Reading Online Novel

Sweetest Sin(12)



Now I wished I had baked a cake. I offered her a cookie and passed the tray around as she murmured her praise. The leader of the woman’s group, Judy Galbraith, scrunched her nose and gave me a sheperding smile. She loved cookies almost as much as she enjoyed moderating the parish’s drama, and, as head of four separate organizations, she earned plenty of both.

“Oh, what a sweetheart.” Judy seemed relieved to have another Thomas to address. “Look at you. Getting involved in your community. Just like your…mother.”

I recognized the tone. I would have thought a redeemed member of the parish would be welcomed home. Mom wanted so much to join the groups and sing the praises and help the community that she sometimes forgot just why she’d left in the first place. St. Cecilia’s didn’t. The collective memory was a little too long.

They all meant to do the right thing, but their philosophies sometimes did more harm than good. To them, some people belonged in the community. Others were remembered as lying in the gutter when the parish offered a blanket and a few dollars. Mom insisted on giving back, and the women had no idea how to accept her gratitude.

I set the cookies and coffee on the table, and two women stole me away. I recognized their giggles. One perk of returning home after attending a college across the country was the high-school reunion   with old friends.

Of course, the two giggling women who welcomed me home weren’t the…established members of the church. Last I saw them, they owned the cool kids’ section of the choir. Alyssa and Samantha had stayed in the area after high school, attending the local Catholic college in the city.

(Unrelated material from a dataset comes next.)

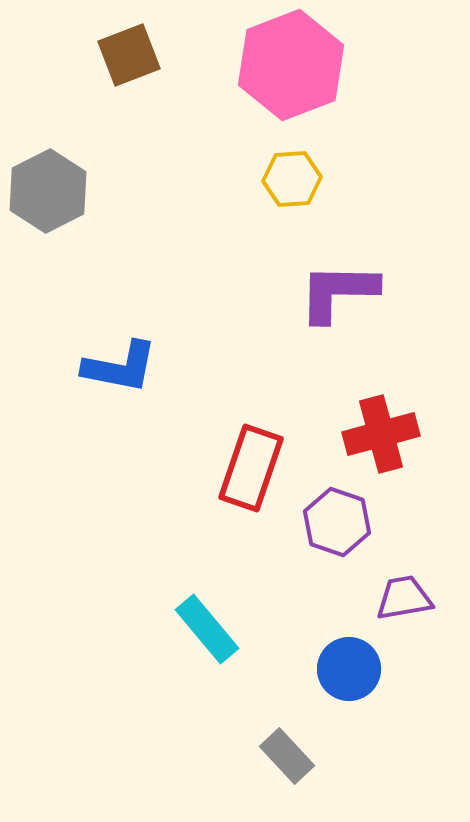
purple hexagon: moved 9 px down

Neither had changed. Alyssa dyed her hair a brighter shade of blonde, and Samantha still didn’t fasten the top two buttons on her blouse. But it was nice to have friends my age in the church. My generation rarely stayed in the congregation once they were able to order a drink at the bar.

“We really ought to start making the coffee Irish around here.” Alyssa dumped four sugars into her cup. “Even Jesus brought wine wherever he went.”

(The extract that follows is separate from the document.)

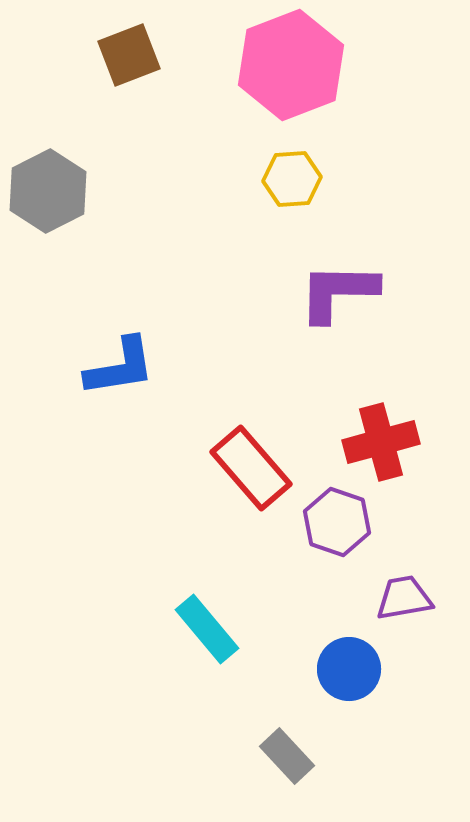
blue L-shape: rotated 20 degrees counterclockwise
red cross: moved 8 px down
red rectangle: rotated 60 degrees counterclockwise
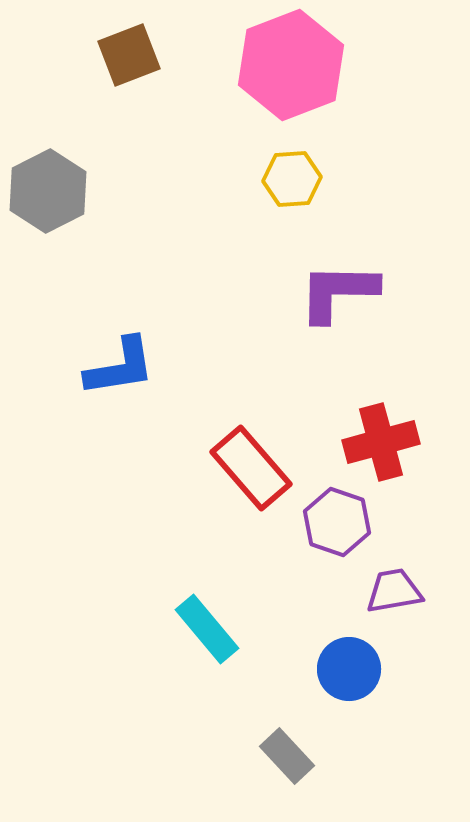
purple trapezoid: moved 10 px left, 7 px up
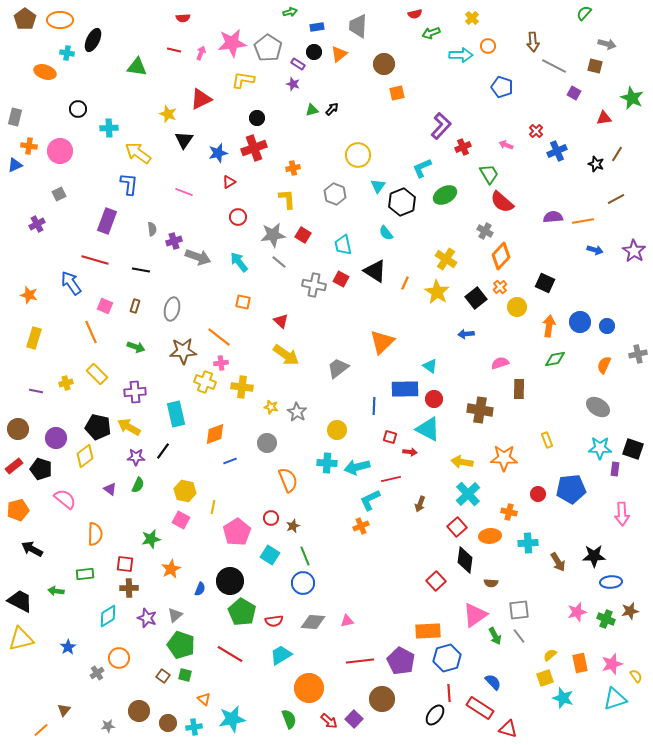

Samantha giggled. “Could you imagine these old bitties drinking on a weeknight—or at all?”

I said nothing. It was still too easy to remember Mom drinking at all hours of the day. I glanced at her, hooting at her own joke with Judy and Susan. The program’s chip, the year-long declaration of sobriety, hung around her neck.

“You don’t often come to these meetings, Honor,” Alyssa said. “Don’t tell me you’re bored now that you’re home.”

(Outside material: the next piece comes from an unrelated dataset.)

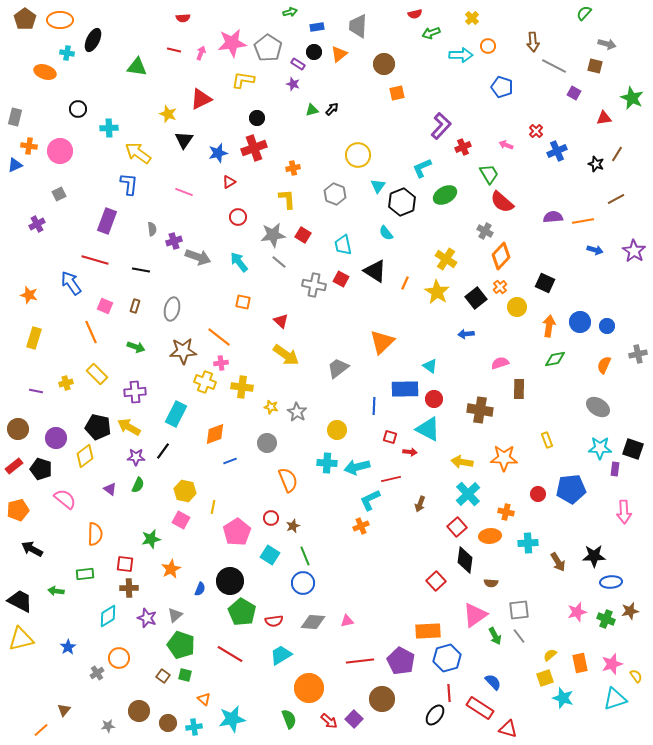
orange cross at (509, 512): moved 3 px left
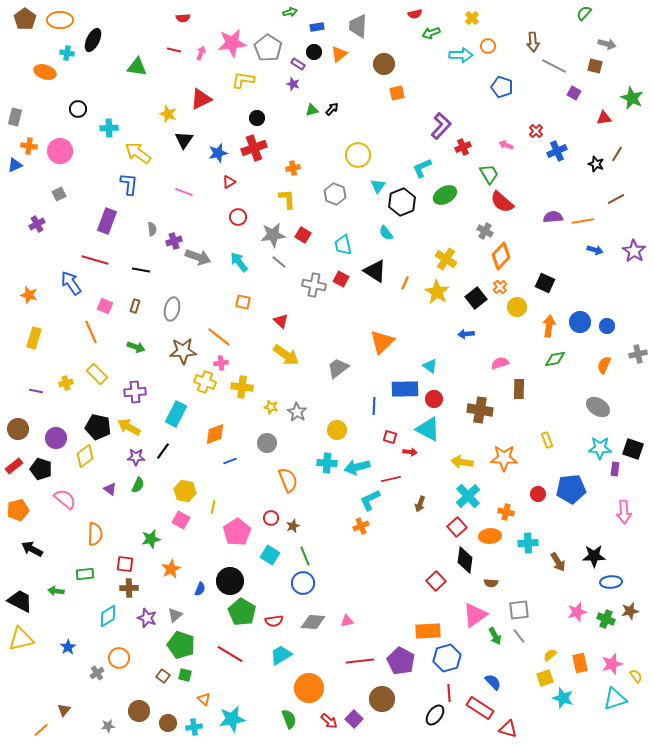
cyan cross at (468, 494): moved 2 px down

“I wish,” I said. “This summer is killing me. I don’t have time to be bored. I’m taking three classes to make up for the credits that didn’t transfer, and I need to do a ton of community service. Plus I’m trying to get a couple extra hours of work in each week. But you know how it is.”

They didn’t. Both Alyssa and Samantha were endowed with more than what they stuffed into their size-too-small blouses. Their trust funds grew by the hour.

I nibbled on a cookie. “Besides, Mom wanted me to come. She said it’d be…fun.”

That wasn’t quite it. Mom asked for me to join her so that we might experience life together. It was part of her programs and therapies, and it was a good way to get to know my new, sober mother. I thought it’d be easier when we were in a group. Less pressure that way. Fewer questions.

Not as many awkward silences.

I didn’t trust my friends’ eager giggles and glances to the door. “So…why are you guys helping the woman’s group? I thought you hated most of these church functions?”

“Oh…” Samantha bit her lip and gave Alyssa a side-long glance. “We have our reasons.”

“Solemn reasons,” Alyssa agreed.

Samantha sighed. “And brooding.”

“Very brooding. And so worth the hour or two a week.”

“Three if you count Mass.”

“Six or more if we do the festival.”

I counted with them but had no idea what they meant. “Well, that’s a lot of church activities…”

Alyssa twisted her finger in a lock of spiraling blonde hair. “Oh, come on. Like you don’t know.”

I shrugged.

“Daddy El?”

How long had I fallen from grace? Was I missing another new phrase? It was hard enough remembering And with your spirit, but as far as I knew, the Vatican hadn’t changed anything else. All the lessons taught by the church were set in stone—or papyrus—centuries ago.

“Daddy El?” I asked.

Samantha rolled her eyes. “Daddy El? Father Raphael? Don’t tell me you hadn’t noticed him.”